There’s a new type of HTTP cookie that exploits an HTML5 hack. The long and short of it is that the cookie becomes immortal. The cookie is capable of leaping across browsers on your computer. It re-instates itself after a user has deleted it.
It’s not right. And analysts should reject it.
I’ve long been dissatisfied with the concept of ‘unique visitor’, by and large because it’s a highly unstable proxy measure for a person. People go into private browsing during key points in their day, anti-virus programs tend to root out these ‘tracking cookies’ as malware. and owing to an unfortunate three fiddy event in 2000 – people of a certain demography routinely clear their cookies. A commenter on Hacker News appeared to justify the use of these hacked cookies, arguing that you couldn’t assume that people really wanted to delete their cookies.
I disagree. Clearly, the cookie retention curve is decaying because more and more people want to delete them. They may not understand what the cookies actually are. But they still want to delete them – possibly because they don’t understand them.
Some SEO, SEM, and affiliate folks are very excited about these cookies. They are often compensated on 30 to 90 day cookies – where a person exposed to something they did actually buys something further down the line., A leftward shifting cookie retention curve damages their compensation model. They’re clearly incented to use these immortal cookies.
So are web analysts for that matter. The Unique Visitor metric, the closest proxy for the old-world media term ‘REACH’, has been difficult to work with. It’s instability is very difficult to explain, quickly, to an impatient audience. It’s non-additive.
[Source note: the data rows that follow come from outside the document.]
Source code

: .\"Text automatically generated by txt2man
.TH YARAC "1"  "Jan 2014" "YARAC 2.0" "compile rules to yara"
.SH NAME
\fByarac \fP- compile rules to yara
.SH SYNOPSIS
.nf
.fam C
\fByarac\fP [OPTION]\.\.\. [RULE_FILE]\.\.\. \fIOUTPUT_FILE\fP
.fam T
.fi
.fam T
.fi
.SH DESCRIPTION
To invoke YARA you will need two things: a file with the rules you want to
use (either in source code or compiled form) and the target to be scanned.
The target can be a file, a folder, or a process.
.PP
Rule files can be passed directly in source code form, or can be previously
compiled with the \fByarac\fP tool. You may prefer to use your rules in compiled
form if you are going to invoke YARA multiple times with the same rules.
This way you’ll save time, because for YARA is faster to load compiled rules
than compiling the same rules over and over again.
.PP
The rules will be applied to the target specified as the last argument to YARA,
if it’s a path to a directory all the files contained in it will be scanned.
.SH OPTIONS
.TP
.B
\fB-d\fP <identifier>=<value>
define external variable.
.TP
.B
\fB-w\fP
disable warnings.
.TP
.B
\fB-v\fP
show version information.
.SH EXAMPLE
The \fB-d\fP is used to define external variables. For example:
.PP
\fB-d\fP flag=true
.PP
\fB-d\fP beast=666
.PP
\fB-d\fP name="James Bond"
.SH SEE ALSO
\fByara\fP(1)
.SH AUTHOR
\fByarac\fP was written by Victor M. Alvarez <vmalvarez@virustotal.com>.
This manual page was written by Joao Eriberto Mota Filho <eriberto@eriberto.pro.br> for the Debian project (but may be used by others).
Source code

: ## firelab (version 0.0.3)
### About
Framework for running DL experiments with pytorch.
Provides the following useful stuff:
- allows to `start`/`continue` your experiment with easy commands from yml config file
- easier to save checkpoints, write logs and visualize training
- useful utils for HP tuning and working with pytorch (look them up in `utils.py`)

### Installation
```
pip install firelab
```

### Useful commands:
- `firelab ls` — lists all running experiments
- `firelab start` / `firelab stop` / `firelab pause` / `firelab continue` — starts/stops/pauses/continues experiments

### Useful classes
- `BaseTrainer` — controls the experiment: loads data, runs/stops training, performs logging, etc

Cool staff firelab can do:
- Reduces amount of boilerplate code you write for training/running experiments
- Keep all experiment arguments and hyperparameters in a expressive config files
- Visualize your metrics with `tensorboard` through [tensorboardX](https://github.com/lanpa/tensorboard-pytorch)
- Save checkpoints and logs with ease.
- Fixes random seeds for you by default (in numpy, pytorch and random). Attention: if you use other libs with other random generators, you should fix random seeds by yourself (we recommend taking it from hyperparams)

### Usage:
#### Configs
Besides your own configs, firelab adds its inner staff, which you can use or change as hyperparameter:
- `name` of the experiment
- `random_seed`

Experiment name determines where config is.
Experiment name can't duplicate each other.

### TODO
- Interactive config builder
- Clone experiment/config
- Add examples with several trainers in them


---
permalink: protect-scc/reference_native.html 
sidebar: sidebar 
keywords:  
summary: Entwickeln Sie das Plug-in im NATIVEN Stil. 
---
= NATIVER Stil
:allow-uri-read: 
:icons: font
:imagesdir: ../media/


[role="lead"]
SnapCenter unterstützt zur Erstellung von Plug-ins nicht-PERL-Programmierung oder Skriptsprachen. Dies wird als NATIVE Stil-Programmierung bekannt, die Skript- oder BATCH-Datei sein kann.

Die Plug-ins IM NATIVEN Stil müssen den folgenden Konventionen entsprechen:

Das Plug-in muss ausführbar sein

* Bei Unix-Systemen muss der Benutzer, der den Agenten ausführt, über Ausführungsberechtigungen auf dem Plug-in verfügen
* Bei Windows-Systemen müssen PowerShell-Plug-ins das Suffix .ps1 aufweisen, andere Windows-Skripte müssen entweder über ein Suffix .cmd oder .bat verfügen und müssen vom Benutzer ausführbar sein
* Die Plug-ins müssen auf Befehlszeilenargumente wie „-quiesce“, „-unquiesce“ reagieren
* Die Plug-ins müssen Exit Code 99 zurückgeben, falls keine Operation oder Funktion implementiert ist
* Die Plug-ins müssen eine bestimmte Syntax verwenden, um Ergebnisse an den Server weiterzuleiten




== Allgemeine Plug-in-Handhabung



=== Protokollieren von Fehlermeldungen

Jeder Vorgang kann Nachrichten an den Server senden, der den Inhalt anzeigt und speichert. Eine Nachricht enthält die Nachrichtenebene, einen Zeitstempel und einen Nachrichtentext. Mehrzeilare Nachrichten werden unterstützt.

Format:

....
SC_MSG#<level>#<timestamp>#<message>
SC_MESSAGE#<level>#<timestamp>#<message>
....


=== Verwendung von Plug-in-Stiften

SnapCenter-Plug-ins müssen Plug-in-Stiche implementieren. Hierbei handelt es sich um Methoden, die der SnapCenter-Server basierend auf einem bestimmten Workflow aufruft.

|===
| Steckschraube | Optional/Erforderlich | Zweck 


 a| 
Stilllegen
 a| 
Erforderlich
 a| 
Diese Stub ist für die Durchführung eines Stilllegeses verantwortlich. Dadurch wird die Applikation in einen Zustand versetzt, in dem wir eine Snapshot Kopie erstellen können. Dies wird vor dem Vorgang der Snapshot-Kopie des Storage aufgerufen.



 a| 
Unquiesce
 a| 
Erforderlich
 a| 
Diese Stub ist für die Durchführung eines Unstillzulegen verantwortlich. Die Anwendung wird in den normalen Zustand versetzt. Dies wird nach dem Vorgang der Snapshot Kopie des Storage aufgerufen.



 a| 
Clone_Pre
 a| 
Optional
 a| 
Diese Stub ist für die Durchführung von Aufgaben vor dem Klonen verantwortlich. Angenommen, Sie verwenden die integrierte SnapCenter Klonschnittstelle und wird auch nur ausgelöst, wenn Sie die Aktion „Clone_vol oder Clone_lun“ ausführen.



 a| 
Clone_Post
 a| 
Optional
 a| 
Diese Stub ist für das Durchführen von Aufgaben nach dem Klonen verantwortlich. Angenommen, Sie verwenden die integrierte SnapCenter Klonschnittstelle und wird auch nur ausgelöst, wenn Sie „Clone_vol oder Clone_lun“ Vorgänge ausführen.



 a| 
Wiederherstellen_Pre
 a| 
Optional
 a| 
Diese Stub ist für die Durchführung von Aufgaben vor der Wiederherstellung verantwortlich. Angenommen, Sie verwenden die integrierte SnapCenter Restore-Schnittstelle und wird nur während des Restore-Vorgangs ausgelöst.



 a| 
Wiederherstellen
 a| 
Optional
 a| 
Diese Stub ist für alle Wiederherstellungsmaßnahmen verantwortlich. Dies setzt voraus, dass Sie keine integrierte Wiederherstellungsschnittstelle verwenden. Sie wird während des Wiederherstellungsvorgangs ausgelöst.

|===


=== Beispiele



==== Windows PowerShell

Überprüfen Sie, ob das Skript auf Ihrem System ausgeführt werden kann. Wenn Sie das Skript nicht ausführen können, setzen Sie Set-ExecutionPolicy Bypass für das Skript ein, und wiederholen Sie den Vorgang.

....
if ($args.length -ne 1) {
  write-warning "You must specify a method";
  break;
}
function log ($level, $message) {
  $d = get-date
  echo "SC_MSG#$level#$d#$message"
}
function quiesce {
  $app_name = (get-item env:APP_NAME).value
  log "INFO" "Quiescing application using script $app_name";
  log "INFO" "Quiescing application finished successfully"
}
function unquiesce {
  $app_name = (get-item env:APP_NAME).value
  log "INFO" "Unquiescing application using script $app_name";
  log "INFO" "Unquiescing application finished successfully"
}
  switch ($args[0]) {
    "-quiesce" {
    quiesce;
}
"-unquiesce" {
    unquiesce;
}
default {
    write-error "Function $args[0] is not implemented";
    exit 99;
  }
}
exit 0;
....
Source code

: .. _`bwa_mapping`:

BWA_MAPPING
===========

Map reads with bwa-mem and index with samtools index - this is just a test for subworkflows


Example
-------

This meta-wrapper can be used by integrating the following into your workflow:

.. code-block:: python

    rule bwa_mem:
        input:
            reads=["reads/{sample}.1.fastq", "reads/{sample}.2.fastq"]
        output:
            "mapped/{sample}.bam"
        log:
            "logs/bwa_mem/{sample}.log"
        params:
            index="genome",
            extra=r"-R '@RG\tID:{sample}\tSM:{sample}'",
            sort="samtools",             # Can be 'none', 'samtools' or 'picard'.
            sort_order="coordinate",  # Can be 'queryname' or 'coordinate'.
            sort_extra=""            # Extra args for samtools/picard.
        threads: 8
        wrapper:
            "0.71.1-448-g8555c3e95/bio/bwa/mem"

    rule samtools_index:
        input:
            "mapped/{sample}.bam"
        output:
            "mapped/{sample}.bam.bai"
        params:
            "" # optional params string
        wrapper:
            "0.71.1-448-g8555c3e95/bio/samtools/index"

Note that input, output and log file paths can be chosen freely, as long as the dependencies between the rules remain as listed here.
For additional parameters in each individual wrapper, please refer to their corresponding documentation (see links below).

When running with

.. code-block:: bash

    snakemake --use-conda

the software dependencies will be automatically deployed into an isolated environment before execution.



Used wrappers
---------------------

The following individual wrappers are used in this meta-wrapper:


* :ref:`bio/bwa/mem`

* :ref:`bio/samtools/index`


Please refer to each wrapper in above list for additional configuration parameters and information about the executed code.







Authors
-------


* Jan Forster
It’s very nature, and how it’s complicated by time scale, results in all sorts of additional error. Using immortal cookies would suddenly make the first problem disappear. It could make conversion rates, if they use unique visitors as the denominator, appear to go up.
The power to delete cookies must reside squarely in the hands of the individual. This isn’t only the right thing to do, it also keeps your practice out of the mud, and out of the court room.